→ **What this task involves**: Present every line of the rows below as a Markdown table with two columns, "No." and "Line," numbering the lines in order and leaving out any blank ones.
### Provided records
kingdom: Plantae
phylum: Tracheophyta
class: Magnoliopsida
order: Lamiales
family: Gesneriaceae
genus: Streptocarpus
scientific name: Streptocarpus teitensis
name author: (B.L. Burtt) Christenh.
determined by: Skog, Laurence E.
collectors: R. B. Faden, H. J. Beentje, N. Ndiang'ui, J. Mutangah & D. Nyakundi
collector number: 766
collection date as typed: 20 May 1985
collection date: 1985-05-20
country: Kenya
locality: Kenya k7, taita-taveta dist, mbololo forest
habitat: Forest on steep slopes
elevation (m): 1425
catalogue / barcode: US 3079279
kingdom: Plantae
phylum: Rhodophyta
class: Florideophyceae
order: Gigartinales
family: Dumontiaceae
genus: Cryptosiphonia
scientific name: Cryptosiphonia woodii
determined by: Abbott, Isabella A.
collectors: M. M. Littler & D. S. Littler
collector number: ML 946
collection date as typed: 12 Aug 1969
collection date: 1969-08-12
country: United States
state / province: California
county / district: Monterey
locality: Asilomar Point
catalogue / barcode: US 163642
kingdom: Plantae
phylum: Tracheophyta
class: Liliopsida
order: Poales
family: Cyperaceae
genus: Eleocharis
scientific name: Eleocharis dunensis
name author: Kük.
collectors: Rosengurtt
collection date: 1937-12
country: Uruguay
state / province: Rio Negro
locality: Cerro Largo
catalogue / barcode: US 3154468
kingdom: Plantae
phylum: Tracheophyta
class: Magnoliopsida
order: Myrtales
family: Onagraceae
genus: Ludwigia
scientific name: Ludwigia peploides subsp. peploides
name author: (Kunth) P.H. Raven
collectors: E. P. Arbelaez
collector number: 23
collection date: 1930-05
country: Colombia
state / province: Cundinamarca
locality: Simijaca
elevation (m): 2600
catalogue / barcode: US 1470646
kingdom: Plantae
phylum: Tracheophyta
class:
######
→ **Answer for the task**:
| No. | Line |
|---|---|
| 1 | kingdom: Plantae |
| 2 | phylum: Tracheophyta |
| 3 | class: Magnoliopsida |
| 4 | order: Lamiales |
| 5 | family: Gesneriaceae |
| 6 | genus: Streptocarpus |
| 7 | scientific name: Streptocarpus teitensis |
| 8 | name author: (B.L. Burtt) Christenh. |
| 9 | determined by: Skog, Laurence E. |
| 10 | collectors: R. B. Faden, H. J. Beentje, N. Ndiang'ui, J. Mutangah & D. Nyakundi |
| 11 | collector number: 766 |
| 12 | collection date as typed: 20 May 1985 |
| 13 | collection date: 1985-05-20 |
| 14 | country: Kenya |
| 15 | locality: Kenya k7, taita-taveta dist, mbololo forest |
| 16 | habitat: Forest on steep slopes |
| 17 | elevation (m): 1425 |
| 18 | catalogue / barcode: US 3079279 |
| 19 | kingdom: Plantae |
| 20 | phylum: Rhodophyta |
| 21 | class: Florideophyceae |
| 22 | order: Gigartinales |
| 23 | family: Dumontiaceae |
| 24 | genus: Cryptosiphonia |
| 25 | scientific name: Cryptosiphonia woodii |
| 26 | determined by: Abbott, Isabella A. |
| 27 | collectors: M. M. Littler & D. S. Littler |
| 28 | collector number: ML 946 |
| 29 | collection date as typed: 12 Aug 1969 |
| 30 | collection date: 1969-08-12 |
| 31 | country: United States |
| 32 | state / province: California |
| 33 | county / district: Monterey |
| 34 | locality: Asilomar Point |
| 35 | catalogue / barcode: US 163642 |
| 36 | kingdom: Plantae |
| 37 | phylum: Tracheophyta |
| 38 | class: Liliopsida |
| 39 | order: Poales |
| 40 | family: Cyperaceae |
| 41 | genus: Eleocharis |
| 42 | scientific name: Eleocharis dunensis |
| 43 | name author: Kük. |
| 44 | collectors: Rosengurtt |
| 45 | collection date: 1937-12 |
| 46 | country: Uruguay |
| 47 | state / province: Rio Negro |
| 48 | locality: Cerro Largo |
| 49 | catalogue / barcode: US 3154468 |
| 50 | kingdom: Plantae |
| 51 | phylum: Tracheophyta |
| 52 | class: Magnoliopsida |
| 53 | order: Myrtales |
| 54 | family: Onagraceae |
| 55 | genus: Ludwigia |
| 56 | scientific name: Ludwigia peploides subsp. peploides |
| 57 | name author: (Kunth) P.H. Raven |
| 58 | collectors: E. P. Arbelaez |
| 59 | collector number: 23 |
| 60 | collection date: 1930-05 |
| 61 | country: Colombia |
| 62 | state / province: Cundinamarca |
| 63 | locality: Simijaca |
| 64 | elevation (m): 2600 |
| 65 | catalogue / barcode: US 1470646 |
| 66 | kingdom: Plantae |
| 67 | phylum: Tracheophyta |
| 68 | class: |